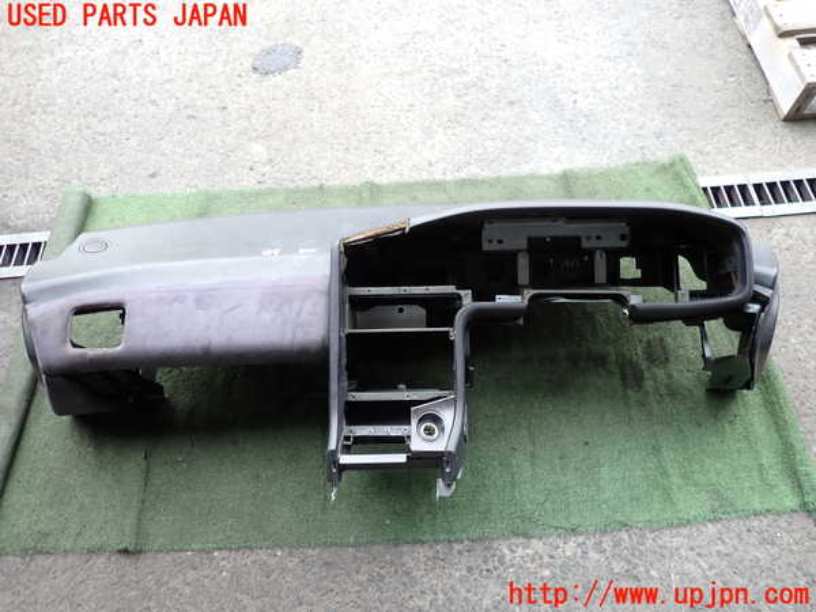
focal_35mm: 25
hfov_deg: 69.4
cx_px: 408
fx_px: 589
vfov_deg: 54.9
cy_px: 306
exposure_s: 1/80
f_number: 2
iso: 100
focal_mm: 4.5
.....
#### What you are asked to do
Please give back every line above exactly as it stands, without pictures.

#### Response to this task
focal_35mm: 25
hfov_deg: 69.4
cx_px: 408
fx_px: 589
vfov_deg: 54.9
cy_px: 306
exposure_s: 1/80
f_number: 2
iso: 100
focal_mm: 4.5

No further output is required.